— Begin INFORMATION GIVEN —

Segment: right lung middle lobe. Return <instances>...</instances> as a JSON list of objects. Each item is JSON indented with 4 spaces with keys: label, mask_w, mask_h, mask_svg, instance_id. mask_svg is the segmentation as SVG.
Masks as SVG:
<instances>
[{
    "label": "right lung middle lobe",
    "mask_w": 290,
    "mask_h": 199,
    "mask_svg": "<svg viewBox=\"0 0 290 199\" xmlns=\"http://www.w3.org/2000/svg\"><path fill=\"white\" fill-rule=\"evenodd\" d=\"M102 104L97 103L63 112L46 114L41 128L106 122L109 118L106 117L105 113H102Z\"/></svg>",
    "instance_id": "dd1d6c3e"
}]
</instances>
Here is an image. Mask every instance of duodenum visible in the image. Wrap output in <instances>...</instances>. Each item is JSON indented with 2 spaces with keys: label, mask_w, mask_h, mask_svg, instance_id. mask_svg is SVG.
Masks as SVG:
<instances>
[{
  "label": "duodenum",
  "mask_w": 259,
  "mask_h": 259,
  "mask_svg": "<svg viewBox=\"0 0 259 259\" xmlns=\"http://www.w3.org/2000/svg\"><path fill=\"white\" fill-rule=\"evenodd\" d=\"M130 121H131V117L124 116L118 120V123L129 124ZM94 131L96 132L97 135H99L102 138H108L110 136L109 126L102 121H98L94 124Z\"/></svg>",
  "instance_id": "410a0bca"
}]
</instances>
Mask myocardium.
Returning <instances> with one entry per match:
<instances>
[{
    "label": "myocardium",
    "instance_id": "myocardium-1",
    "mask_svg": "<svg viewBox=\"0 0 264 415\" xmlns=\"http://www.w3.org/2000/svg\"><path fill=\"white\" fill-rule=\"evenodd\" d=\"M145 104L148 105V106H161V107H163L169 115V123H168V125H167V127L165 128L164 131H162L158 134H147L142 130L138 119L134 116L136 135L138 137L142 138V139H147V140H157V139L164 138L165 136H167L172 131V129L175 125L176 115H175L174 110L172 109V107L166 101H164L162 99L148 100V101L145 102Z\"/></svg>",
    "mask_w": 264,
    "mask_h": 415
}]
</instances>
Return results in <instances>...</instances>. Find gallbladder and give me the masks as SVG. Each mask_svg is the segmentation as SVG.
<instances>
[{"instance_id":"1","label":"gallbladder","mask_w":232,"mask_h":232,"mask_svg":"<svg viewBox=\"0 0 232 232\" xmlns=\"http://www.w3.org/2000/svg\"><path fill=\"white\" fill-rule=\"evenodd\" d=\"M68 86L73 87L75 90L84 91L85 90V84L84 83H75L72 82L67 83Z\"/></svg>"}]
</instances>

— End INFORMATION GIVEN —

YOUR GOAL = Report how many lines of the entries above contain the string "right". Case counts; give only the number.

FINISHED ANSWER = 2